Please update the entries below by replacing "bounding box" with "enclosing box" wherever it appears, leaving all other text as it is.

[START]

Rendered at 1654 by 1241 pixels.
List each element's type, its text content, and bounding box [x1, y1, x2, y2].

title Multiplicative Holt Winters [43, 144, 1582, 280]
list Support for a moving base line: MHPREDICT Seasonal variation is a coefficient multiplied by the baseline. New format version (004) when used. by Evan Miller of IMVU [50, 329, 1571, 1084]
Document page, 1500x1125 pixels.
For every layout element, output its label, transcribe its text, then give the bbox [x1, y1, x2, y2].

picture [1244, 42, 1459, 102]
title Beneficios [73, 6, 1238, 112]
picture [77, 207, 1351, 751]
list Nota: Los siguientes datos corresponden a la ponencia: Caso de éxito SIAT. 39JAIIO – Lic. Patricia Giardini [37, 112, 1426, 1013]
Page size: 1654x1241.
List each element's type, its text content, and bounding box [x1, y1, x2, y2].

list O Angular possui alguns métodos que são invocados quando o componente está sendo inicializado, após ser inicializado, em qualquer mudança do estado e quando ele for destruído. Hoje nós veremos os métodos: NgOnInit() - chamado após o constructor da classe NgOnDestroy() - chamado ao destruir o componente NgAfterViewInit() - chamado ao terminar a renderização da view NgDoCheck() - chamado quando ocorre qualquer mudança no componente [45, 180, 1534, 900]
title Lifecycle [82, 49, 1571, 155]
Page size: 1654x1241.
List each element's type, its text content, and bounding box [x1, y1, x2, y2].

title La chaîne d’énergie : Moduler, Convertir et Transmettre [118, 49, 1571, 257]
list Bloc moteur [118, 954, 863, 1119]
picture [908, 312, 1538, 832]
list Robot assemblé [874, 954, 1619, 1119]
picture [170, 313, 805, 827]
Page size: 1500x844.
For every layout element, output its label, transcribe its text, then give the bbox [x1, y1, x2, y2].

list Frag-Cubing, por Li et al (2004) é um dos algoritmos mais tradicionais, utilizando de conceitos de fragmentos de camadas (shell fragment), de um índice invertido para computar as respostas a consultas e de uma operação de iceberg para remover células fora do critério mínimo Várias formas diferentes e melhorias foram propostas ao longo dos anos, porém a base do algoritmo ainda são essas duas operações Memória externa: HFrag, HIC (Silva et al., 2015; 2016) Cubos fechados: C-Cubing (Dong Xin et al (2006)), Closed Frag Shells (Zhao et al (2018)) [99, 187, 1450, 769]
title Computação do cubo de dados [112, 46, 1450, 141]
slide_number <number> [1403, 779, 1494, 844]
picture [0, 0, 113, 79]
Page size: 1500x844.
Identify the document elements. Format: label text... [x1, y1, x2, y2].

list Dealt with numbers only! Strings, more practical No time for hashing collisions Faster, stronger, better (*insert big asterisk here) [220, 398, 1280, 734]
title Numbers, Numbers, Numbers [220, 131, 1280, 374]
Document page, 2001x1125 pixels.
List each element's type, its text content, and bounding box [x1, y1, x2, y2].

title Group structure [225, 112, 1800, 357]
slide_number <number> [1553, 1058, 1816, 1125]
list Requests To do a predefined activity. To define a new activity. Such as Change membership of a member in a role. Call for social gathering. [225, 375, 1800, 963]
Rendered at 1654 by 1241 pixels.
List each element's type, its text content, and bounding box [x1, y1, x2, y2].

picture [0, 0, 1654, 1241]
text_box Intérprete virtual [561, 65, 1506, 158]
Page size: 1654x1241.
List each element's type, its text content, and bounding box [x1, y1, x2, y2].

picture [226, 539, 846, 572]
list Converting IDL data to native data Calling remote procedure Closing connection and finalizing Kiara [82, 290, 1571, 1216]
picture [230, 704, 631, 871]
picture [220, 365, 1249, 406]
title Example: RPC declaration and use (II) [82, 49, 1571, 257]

[END]

Reply.
Rendered at 1654 by 1241 pixels.
List each element's type, its text content, and enclosing box [x1, y1, x2, y2].

title Multiplicative Holt Winters [43, 144, 1582, 280]
list Support for a moving base line: MHPREDICT Seasonal variation is a coefficient multiplied by the baseline. New format version (004) when used. by Evan Miller of IMVU [50, 329, 1571, 1084]
Document page, 1500x1125 pixels.
For every layout element, output its label, transcribe its text, then give the bbox [x1, y1, x2, y2].

picture [1244, 42, 1459, 102]
title Beneficios [73, 6, 1238, 112]
picture [77, 207, 1351, 751]
list Nota: Los siguientes datos corresponden a la ponencia: Caso de éxito SIAT. 39JAIIO – Lic. Patricia Giardini [37, 112, 1426, 1013]
Page size: 1654x1241.
List each element's type, its text content, and enclosing box [x1, y1, x2, y2].

list O Angular possui alguns métodos que são invocados quando o componente está sendo inicializado, após ser inicializado, em qualquer mudança do estado e quando ele for destruído. Hoje nós veremos os métodos: NgOnInit() - chamado após o constructor da classe NgOnDestroy() - chamado ao destruir o componente NgAfterViewInit() - chamado ao terminar a renderização da view NgDoCheck() - chamado quando ocorre qualquer mudança no componente [45, 180, 1534, 900]
title Lifecycle [82, 49, 1571, 155]
Page size: 1654x1241.
List each element's type, its text content, and enclosing box [x1, y1, x2, y2].

title La chaîne d’énergie : Moduler, Convertir et Transmettre [118, 49, 1571, 257]
list Bloc moteur [118, 954, 863, 1119]
picture [908, 312, 1538, 832]
list Robot assemblé [874, 954, 1619, 1119]
picture [170, 313, 805, 827]
Page size: 1500x844.
For every layout element, output its label, transcribe its text, then give the bbox [x1, y1, x2, y2].

list Frag-Cubing, por Li et al (2004) é um dos algoritmos mais tradicionais, utilizando de conceitos de fragmentos de camadas (shell fragment), de um índice invertido para computar as respostas a consultas e de uma operação de iceberg para remover células fora do critério mínimo Várias formas diferentes e melhorias foram propostas ao longo dos anos, porém a base do algoritmo ainda são essas duas operações Memória externa: HFrag, HIC (Silva et al., 2015; 2016) Cubos fechados: C-Cubing (Dong Xin et al (2006)), Closed Frag Shells (Zhao et al (2018)) [99, 187, 1450, 769]
title Computação do cubo de dados [112, 46, 1450, 141]
slide_number <number> [1403, 779, 1494, 844]
picture [0, 0, 113, 79]
Page size: 1500x844.
Identify the document elements. Format: label text... [x1, y1, x2, y2].

list Dealt with numbers only! Strings, more practical No time for hashing collisions Faster, stronger, better (*insert big asterisk here) [220, 398, 1280, 734]
title Numbers, Numbers, Numbers [220, 131, 1280, 374]
Document page, 2001x1125 pixels.
List each element's type, its text content, and enclosing box [x1, y1, x2, y2].

title Group structure [225, 112, 1800, 357]
slide_number <number> [1553, 1058, 1816, 1125]
list Requests To do a predefined activity. To define a new activity. Such as Change membership of a member in a role. Call for social gathering. [225, 375, 1800, 963]
Rendered at 1654 by 1241 pixels.
List each element's type, its text content, and enclosing box [x1, y1, x2, y2].

picture [0, 0, 1654, 1241]
text_box Intérprete virtual [561, 65, 1506, 158]
Page size: 1654x1241.
List each element's type, its text content, and enclosing box [x1, y1, x2, y2].

picture [226, 539, 846, 572]
list Converting IDL data to native data Calling remote procedure Closing connection and finalizing Kiara [82, 290, 1571, 1216]
picture [230, 704, 631, 871]
picture [220, 365, 1249, 406]
title Example: RPC declaration and use (II) [82, 49, 1571, 257]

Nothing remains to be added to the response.